Все это было похоже на одну интересную игрушечную мышеловку, я как то раз видел такую, мышь туда попадала, все сразу начинало двигаться, и она не могла уже повернуть назад, только бежала все вперед и вперед, в еще более сложные ловушки, до самого конца. Я думал про то, какой я был счастливый, какие у меня все это время были чувства, я таких раньше никогда не переживал и уж никогда больше не переживу.
Чем больше я про это думал, тем хуже мне становилось.
Наступила полночь, а я не мог спать. Пришлось зажечь всюду свет, я не верю в привидения, но со светом было как то легче.
Я все думал о ней, даже подумал, может, и моя вина была в том, что она сделала, из за чего потеряла мое к ней уважение, а потом подумал, нет, она сама во всем виновата, сама напросилась и получила по заслугам. Потом совсем уж не знал, что и думать, в голове звенело — дон дон дон, и я понял, что не смогу больше жить в этом доме. Мне хотелось уехать и больше никогда не возвращаться.

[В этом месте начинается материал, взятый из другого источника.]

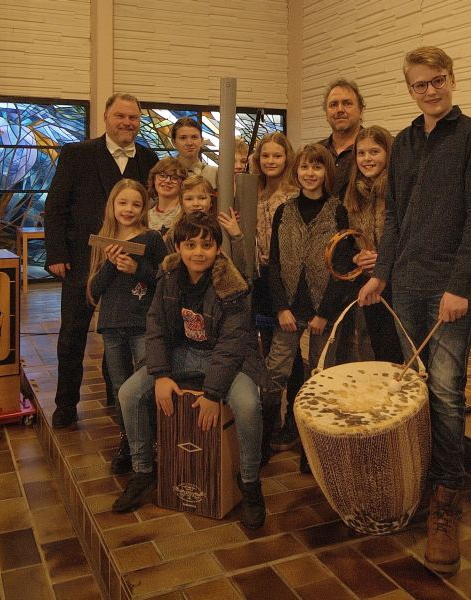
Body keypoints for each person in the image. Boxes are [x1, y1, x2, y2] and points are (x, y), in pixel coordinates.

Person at [358, 46, 471, 575]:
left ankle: (446, 498)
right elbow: (394, 217)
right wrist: (381, 274)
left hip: (449, 289)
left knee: (444, 391)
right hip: (408, 286)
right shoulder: (407, 141)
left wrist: (460, 285)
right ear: (410, 89)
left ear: (452, 80)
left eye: (438, 81)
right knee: (411, 386)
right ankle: (415, 474)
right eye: (420, 84)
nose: (430, 90)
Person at [113, 213, 268, 529]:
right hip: (181, 354)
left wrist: (213, 392)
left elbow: (232, 343)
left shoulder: (232, 286)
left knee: (249, 404)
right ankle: (143, 471)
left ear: (218, 250)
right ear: (178, 247)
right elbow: (155, 325)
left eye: (207, 245)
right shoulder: (168, 276)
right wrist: (160, 374)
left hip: (226, 359)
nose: (199, 252)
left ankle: (250, 484)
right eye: (191, 244)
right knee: (128, 393)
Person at [45, 92, 158, 429]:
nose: (127, 123)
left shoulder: (149, 157)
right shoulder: (77, 154)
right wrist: (56, 254)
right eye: (120, 116)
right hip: (82, 260)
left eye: (133, 118)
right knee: (72, 335)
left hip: (129, 266)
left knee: (120, 330)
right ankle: (66, 404)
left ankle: (117, 397)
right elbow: (55, 207)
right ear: (106, 118)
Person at [265, 143, 351, 472]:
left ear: (326, 172)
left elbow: (342, 267)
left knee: (320, 375)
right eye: (304, 167)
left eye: (317, 167)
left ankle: (311, 449)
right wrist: (281, 308)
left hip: (321, 311)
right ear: (296, 171)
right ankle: (264, 442)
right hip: (288, 309)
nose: (310, 173)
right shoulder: (283, 211)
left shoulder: (337, 211)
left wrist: (325, 313)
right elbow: (273, 263)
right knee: (276, 372)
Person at [86, 179, 167, 475]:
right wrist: (111, 264)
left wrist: (137, 269)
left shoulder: (152, 238)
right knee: (120, 388)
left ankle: (153, 441)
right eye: (123, 203)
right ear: (113, 205)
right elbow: (94, 290)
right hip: (112, 325)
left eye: (135, 203)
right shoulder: (103, 239)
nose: (129, 209)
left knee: (144, 386)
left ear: (144, 207)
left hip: (143, 324)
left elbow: (164, 279)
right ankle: (128, 441)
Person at [249, 133, 306, 461]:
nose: (271, 161)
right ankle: (277, 417)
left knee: (289, 354)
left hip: (283, 280)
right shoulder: (254, 189)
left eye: (277, 157)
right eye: (265, 156)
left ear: (287, 159)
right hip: (259, 279)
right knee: (268, 347)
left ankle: (290, 422)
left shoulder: (292, 194)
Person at [342, 125, 403, 364]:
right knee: (377, 349)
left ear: (388, 153)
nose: (367, 159)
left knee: (401, 349)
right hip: (368, 281)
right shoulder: (353, 195)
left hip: (398, 282)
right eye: (361, 153)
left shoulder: (397, 190)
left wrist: (386, 259)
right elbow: (344, 240)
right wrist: (356, 258)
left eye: (374, 152)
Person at [318, 79, 365, 198]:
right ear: (326, 114)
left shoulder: (382, 148)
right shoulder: (317, 151)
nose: (340, 110)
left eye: (347, 103)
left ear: (361, 110)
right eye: (333, 105)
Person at [171, 117, 218, 189]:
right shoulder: (165, 174)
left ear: (201, 141)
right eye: (183, 138)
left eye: (194, 137)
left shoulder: (214, 173)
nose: (189, 143)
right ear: (174, 142)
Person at [146, 157, 186, 234]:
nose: (167, 181)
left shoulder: (185, 212)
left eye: (175, 178)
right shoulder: (145, 214)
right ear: (154, 179)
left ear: (182, 183)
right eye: (162, 176)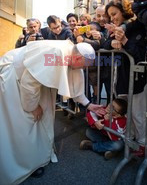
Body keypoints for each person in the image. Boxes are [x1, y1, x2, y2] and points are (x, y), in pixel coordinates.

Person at [0, 40, 105, 185]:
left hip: (33, 85)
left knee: (43, 118)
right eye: (85, 65)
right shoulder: (55, 54)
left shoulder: (73, 56)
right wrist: (32, 107)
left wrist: (88, 104)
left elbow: (74, 81)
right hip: (16, 82)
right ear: (79, 58)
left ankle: (39, 157)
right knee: (25, 124)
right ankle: (23, 165)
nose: (84, 69)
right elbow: (29, 83)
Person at [103, 0, 147, 157]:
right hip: (121, 79)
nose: (112, 18)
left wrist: (124, 40)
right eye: (110, 15)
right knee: (127, 113)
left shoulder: (137, 26)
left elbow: (140, 54)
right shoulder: (115, 28)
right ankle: (132, 141)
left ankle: (144, 145)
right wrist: (114, 40)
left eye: (114, 13)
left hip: (137, 80)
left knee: (138, 114)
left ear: (124, 10)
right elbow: (105, 46)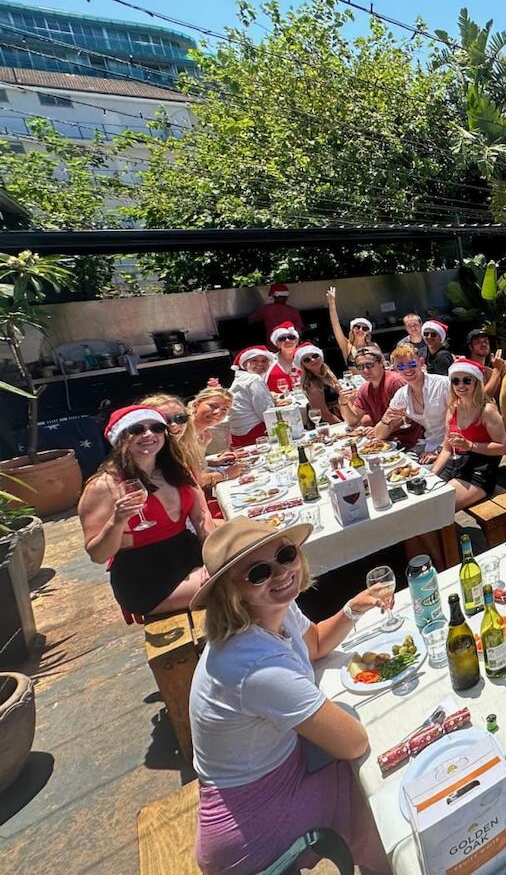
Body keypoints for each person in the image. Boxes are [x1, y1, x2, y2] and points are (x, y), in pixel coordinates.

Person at [188, 517, 391, 874]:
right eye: (258, 573)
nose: (280, 573)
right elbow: (353, 742)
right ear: (231, 590)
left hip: (270, 778)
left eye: (285, 554)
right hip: (250, 828)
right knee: (372, 788)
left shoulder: (272, 610)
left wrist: (351, 609)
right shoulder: (254, 665)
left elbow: (314, 643)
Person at [78, 406, 211, 617]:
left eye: (157, 427)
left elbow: (201, 517)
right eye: (137, 429)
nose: (149, 434)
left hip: (189, 555)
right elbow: (98, 554)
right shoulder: (103, 486)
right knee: (235, 584)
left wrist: (212, 558)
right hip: (147, 578)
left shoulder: (176, 470)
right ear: (120, 438)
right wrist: (117, 520)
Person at [434, 360, 506, 507]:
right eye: (456, 381)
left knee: (441, 506)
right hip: (455, 464)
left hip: (480, 469)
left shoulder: (487, 411)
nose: (461, 385)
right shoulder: (453, 408)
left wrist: (469, 445)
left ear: (476, 382)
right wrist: (433, 472)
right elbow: (447, 448)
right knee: (424, 499)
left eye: (466, 380)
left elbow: (503, 448)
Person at [342, 345, 423, 450]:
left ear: (381, 362)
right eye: (360, 367)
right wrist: (343, 403)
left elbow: (408, 416)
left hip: (410, 442)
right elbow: (352, 420)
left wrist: (378, 430)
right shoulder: (365, 389)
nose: (365, 371)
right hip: (384, 441)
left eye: (369, 365)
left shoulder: (395, 381)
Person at [374, 344, 449, 454]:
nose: (407, 369)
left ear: (421, 362)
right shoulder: (401, 395)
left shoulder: (443, 384)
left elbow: (460, 422)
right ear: (395, 370)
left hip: (452, 446)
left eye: (412, 364)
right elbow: (379, 435)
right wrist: (386, 419)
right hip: (429, 445)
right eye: (401, 367)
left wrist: (439, 450)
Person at [227, 347, 277, 447]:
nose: (260, 364)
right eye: (254, 360)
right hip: (255, 434)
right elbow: (266, 412)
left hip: (238, 435)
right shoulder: (254, 379)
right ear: (245, 364)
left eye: (264, 361)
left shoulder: (240, 379)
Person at [295, 343, 343, 426]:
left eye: (315, 356)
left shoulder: (328, 374)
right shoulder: (311, 383)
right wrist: (343, 425)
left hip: (340, 413)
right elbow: (323, 413)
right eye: (307, 360)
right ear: (303, 365)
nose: (313, 360)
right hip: (328, 423)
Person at [325, 285, 373, 364]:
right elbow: (335, 325)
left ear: (368, 332)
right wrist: (331, 304)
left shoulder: (373, 346)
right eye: (357, 327)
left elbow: (383, 363)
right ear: (352, 329)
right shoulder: (346, 345)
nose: (360, 330)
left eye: (365, 328)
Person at [463, 328, 505, 399]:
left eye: (486, 341)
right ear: (470, 347)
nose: (483, 344)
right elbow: (480, 399)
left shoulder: (490, 372)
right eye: (478, 342)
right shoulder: (465, 370)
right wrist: (497, 370)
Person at [266, 323, 300, 395]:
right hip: (278, 403)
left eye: (291, 337)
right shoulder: (269, 360)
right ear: (277, 344)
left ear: (296, 341)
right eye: (282, 339)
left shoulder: (306, 358)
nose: (287, 340)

Я подумал, можно все продать и уехать в Австралию. Но ведь сначала надо все следы уничтожить. Это было слишком тяжело. Тут мне в голову полезли всякие мысли про полицию. Я решил, лучше всего прямо пойти в полицию и про все там рассказать. Даже за пальто уже взялся, чтоб ехать в Луис.
Потом подумал, схожу с ума, даже в зеркало стал смотреться, видно это по моему лицу или нет. Испугался ужасно, думал, я ненормальный, все это видят, кроме меня. Стал вспоминать, как на меня люди в Луисе смотрели, в приемной у врача например. Все понимали, что я ненормальный.